Social media. One might say it’s an unpredictable monster. I have a love/hate relationship with it, and as each day goes by I’m moving away from it. But at the same time, I use it every day to keep in touch with those closest to me. I started to wonder if it was possible to do a social media detox for makeup artists that doesn’t involve completely cutting it out of your life?
“The biggest benefit has been the removal of negativity and unnecessary information. Some people who were, how do I say this in a nice way…annoying, were still occupying my mind long after I logged off of social media. – JasonDoesStuff.com
Taking a break from social media and the internet is a great thing to do but also pretty damn hard when we, as makeup artists, rely on these platforms to market ourselves and stay connected. So how can we reduce some of the anxiety caused by the endless social feeds?
The key is to filter. Rid yourself of the negative information you are consuming on a daily basis.
If you can’t remove the platforms from your life completely, simply go about filtering your feeds. Even small changes can affect your mind and mood.
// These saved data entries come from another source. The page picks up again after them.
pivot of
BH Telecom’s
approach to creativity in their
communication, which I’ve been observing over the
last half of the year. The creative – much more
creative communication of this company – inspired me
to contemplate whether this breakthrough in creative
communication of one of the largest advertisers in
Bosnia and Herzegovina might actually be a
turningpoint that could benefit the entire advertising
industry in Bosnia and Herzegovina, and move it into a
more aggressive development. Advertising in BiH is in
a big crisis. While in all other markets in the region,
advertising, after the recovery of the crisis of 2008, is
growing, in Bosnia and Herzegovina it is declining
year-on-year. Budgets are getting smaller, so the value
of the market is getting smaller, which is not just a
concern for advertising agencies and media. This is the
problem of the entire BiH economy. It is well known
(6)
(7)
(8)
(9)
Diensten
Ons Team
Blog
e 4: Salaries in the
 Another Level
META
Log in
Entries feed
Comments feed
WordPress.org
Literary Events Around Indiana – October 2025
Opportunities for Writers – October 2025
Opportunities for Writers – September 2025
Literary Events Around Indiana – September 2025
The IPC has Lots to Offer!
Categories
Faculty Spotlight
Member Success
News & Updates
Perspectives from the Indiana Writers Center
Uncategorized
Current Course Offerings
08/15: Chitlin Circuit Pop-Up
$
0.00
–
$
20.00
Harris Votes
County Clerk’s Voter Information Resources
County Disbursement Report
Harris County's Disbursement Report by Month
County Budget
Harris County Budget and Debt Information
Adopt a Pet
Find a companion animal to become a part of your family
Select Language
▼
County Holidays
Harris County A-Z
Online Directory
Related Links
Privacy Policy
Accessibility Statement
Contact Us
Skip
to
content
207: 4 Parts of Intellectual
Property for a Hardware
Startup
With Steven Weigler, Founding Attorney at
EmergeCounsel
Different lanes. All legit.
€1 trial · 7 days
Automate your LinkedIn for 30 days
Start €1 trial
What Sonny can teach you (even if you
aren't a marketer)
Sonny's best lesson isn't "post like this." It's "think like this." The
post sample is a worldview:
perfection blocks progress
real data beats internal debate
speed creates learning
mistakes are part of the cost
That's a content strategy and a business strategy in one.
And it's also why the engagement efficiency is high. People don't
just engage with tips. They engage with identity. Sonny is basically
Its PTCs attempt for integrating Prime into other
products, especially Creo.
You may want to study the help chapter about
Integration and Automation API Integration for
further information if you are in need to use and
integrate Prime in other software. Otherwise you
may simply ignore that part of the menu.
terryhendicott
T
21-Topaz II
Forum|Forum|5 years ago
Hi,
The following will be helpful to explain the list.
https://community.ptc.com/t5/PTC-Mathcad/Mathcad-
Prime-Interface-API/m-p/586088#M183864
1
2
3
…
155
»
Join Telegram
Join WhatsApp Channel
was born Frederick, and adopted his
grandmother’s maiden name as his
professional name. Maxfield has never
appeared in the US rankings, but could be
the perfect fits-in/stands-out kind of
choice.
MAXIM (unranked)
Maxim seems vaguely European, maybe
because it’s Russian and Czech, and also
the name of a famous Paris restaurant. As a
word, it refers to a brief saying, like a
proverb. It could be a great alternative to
Here’s what I’ve been doing:
Use the ‘Unfollow for 30 days’ button on Facebook posts that don’t have a purpose
Disable social media app notifications on your phone and limit your checking
Delete shortcuts/bookmarks on your computer that take you to those sites easily
Take a break from posting – learn to live without the validation
- When you do post, be the person who chooses to post something positive
These platforms have given us a lot of wonderful things in the past, but that doesn’t mean there aren’t negatives. It just takes a little bit of thought and time to make your user experience a little more positive.
The Effect of Environmental Stress
Sometimes we don’t realise how the small stresses of daily life can build up into something that affects the way you work. Taking some time to identify the environmental stressors around you and learning how to handle them really can improve your overall health and wellbeing. It was something I ignored for a long time before realising that it was contributing to my chronic headaches. Small changes
+ Avoid stressful people unless necessary – keep interaction to a minimum of what your job requires. Look to positive people to bring you back up again. Negativity is draining.
+ Listen to calming music or podcasts on those early morning commutes, because there’s nothing more stressful than road rage and the anxiety of poor drivers around you. Distract yourself!
+ Reduce static noise as it presents itself in your life – this includes the noises your devices make, televisions, radio and even loud conversations from coworkers.
These noises create stressors that impede our abilities to think and ultimately create work and life solutions. They also can take their toll over time on our moods and energy. Do what you can to reduce background and unwanted noise. – Sykes Group
It can sometimes be hard to see how such small things could cause a negative effect which is why it’s so important to figure out what the triggers are for environmental stress or anxiety. Take a break, use technology intentionally and focus on the vibes around you. How do you pull yourself out of a tech-exhausted slump?